Diversification is extremely important for any investor, because unforeseeable events can and will impact individual companies. By owning a range of companies, you can reduce the risk of one event eroding a large portion of your wealth. However, in order for diversification to be successful, you need to buy shares in companies from a range of different industries. Here are five blue-chip stocks that could form a diverse portfolio.
Blood plasma and protein science company CSL Limited (ASX: CSL) is one of the most innovative and successful companies Australia has ever produced. The ageing population in Western countries means that demand for CSL’s products are going nowhere but up. Better yet, CSL’s products are so essential that governments would have to be even crazier than they actually are, to hamper the company’s business.
The share price is down 5.5% in the last month, putting it in a reasonable range. At current prices, CSL trades on a trailing dividend yield of about 1.6% and the company continues to buy back shares. It’s an appropriate investment for ethical investors because it helps sick people, and donates to organisations such as the World Federation of Hemophilia.
Oil and gas producer Santos Limited (ASX: STO) has seen its share price drop over 7.5% in the last six months, and investors may wish to consider purchasing shares before the company gets a profit boost from upcoming exports of LNG. At current prices, the company trades on a trailing yield of 2.4%, fully franked. That’s not bad at all, but income investors may wish to consider the more generous yield of competitor Woodside Petroleum Limited (ASX: WPL).
Telstra Corporation Ltd (ASX: TLS) has had a fairly flat share price of late, but its generous dividend yield of 5.5%, fully franked remains attractive. The best thing about Telstra is that although its copper lines are on the way out, the company is dominant in the growing mobile market. If you’re looking for a blue chip company to hold in retirement, it’s hard to go past Telstra.
Coca-Cola Amatil Ltd (ASX: CCL) is down a whopping 25% in the last six months, and its trailing dividend yield of 5.4% is somewhat irrelevant, because the dividend is likely to fall. The company is struggling in Indonesia, and I’m one of those that overestimated the profitability of that market.
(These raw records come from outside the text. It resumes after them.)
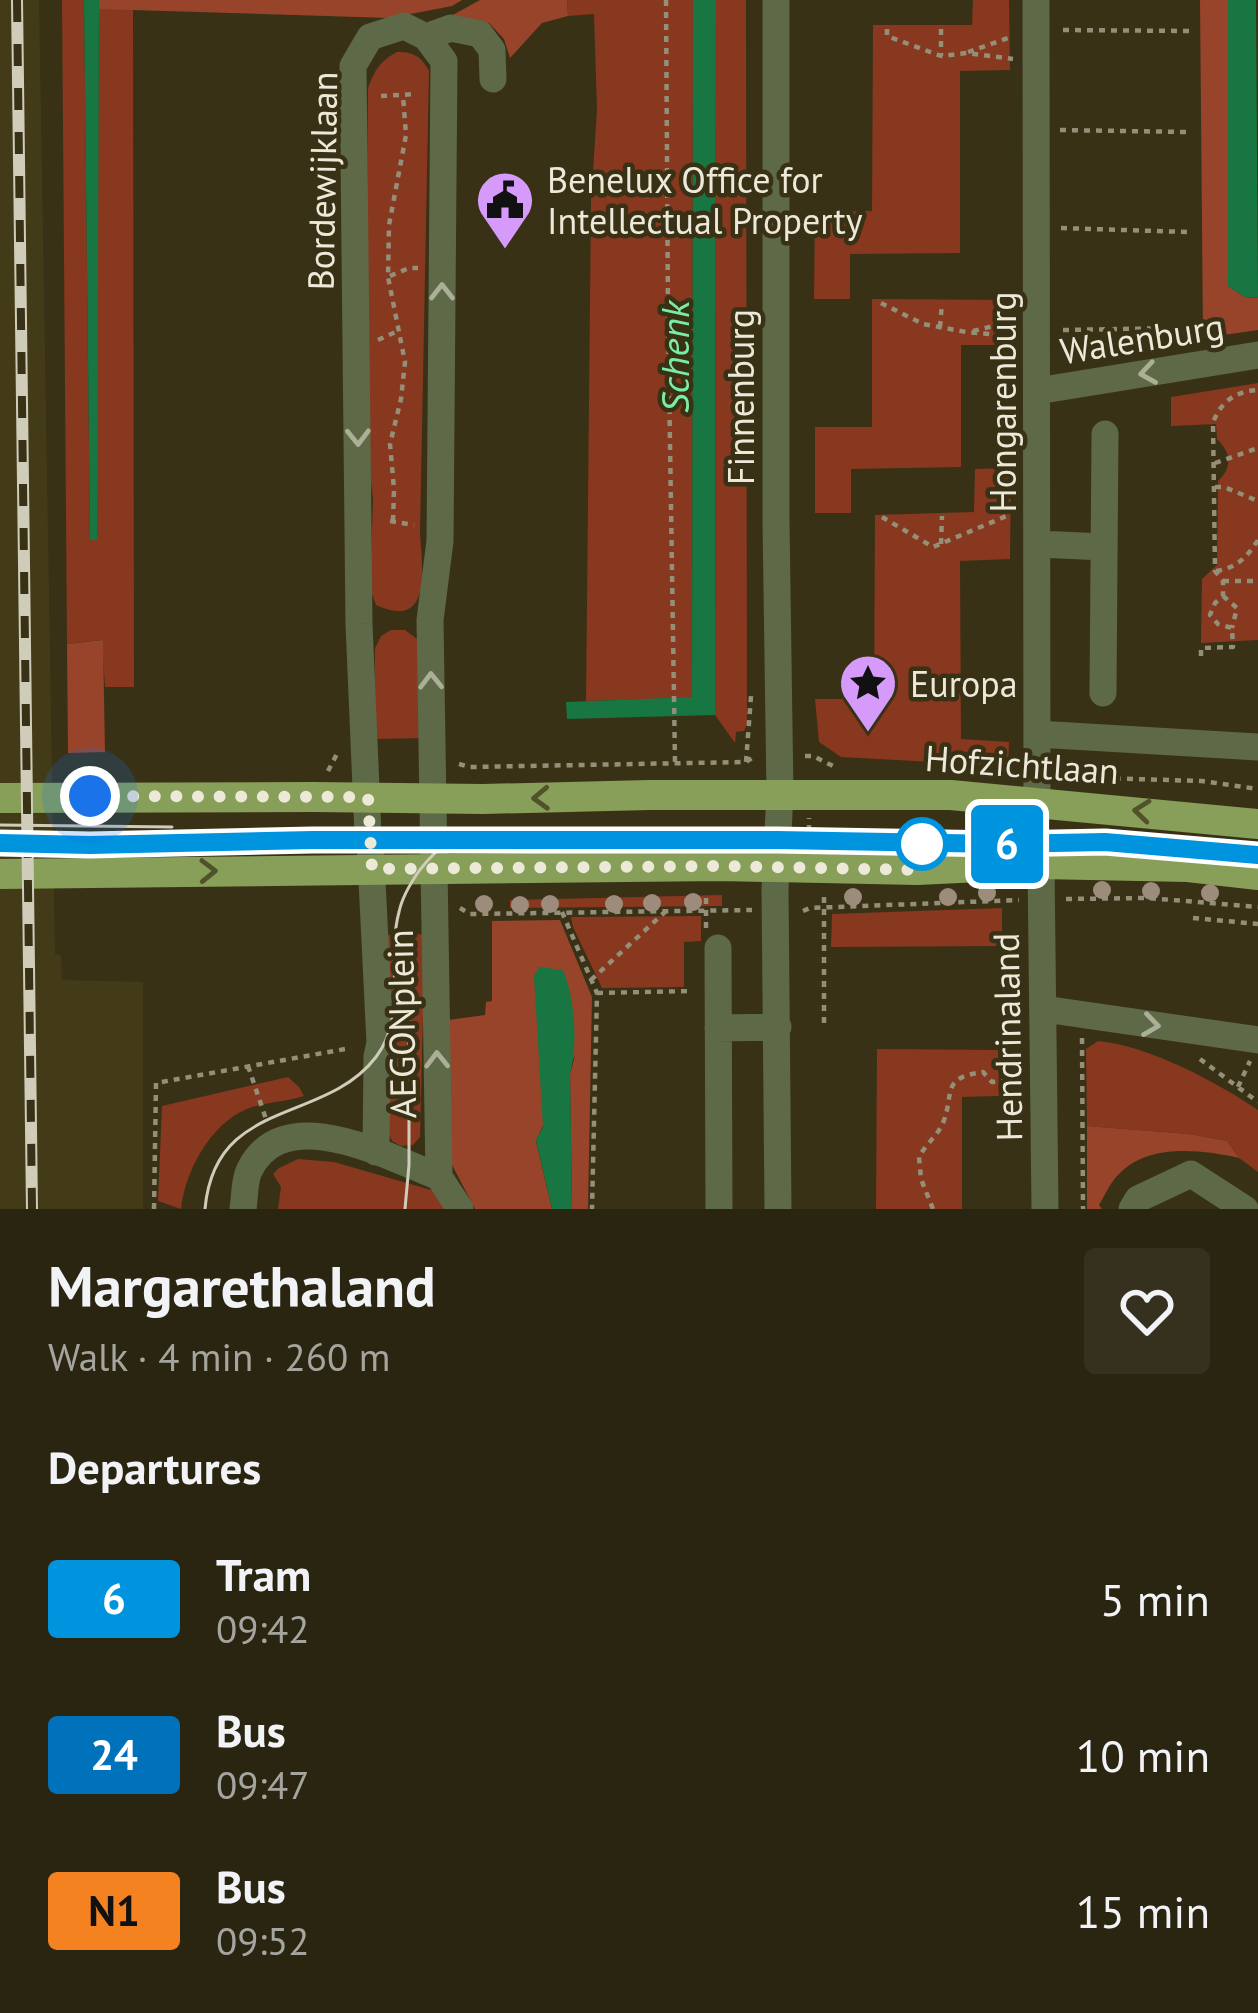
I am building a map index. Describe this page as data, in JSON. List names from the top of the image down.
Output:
{
  "streets": {
    "main road": ["Hofzichtlaan"],
    "street": [
      "Bordewijklaan",
      "Walenburg",
      "Finnenburg",
      "Hongarenburg",
      "AEGONplein",
      "Hendrinaland"
    ]
  },
  "crossings": [
    ["Bordewijklaan", "Hofzichtlaan"],
    ["Walenburg", "Hongarenburg"],
    ["Finnenburg", "Hofzichtlaan"],
    ["Hongarenburg", "Hofzichtlaan"]
  ],
  "one_way": ["Walenburg"],
  "water": ["Schenk"],
  "places": {
    "public building": ["Benelux Office for Intellectual Property"],
    "place": ["Europa"]
  },
  "lines": ["tram line 6"],
  "page": {
    "on_map": "6",
    "heading": [
      ["Margarethaland", "Walk · 4 min · 260 m"],
      "Departures"
    ],
    "list": [
      {
        "mark": "6",
        "name": "Tram",
        "note": "09:42",
        "value": "5 min"
      },
      {
        "mark": "24",
        "name": "Bus",
        "note": "09:47",
        "value": "10 min"
      },
      {
        "mark": "N1",
        "name": "Bus",
        "note": "09:52",
        "value": "15 min"
      }
    ]
  }
}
However, the move back into beer could signal a return to growth, and exposure to the fizzy drink company provides investors with welcome diversification. If you ask me, Coca-Cola Amatil is down but not out.
Finally, it’s hard to go past Insurance Australia Group Limited (ASX: IAG) for exposure to the insurance industry (and therefore rising interest rates). IAG has recently confirmed it forecasts gross written premium growth of at least 3% and it expects to report a margin of at least 14.5%. Put simply, this means the company predicts another very profitable year. Boasting a trailing dividend yield of 6.3%, the long-term prospects for IAG look good, because when interest rates eventually return to more normal levels, the company will earn more interest on its float.
As regular readers know well, as a younger investor, I prefer to own smaller growing companies. However, for retirees and more conservative investors, blue-chip stocks are generally more attractive. I believe these companies are amongst the best-priced blue-chips on the market today. Together, they are a reasonably well-priced and diverse collection. I recommend supplementing these picks with stocks that will profit from the ageing population and easily resist recessions. Those approaching retirement should also make sure most of their stocks pay a decent dividend.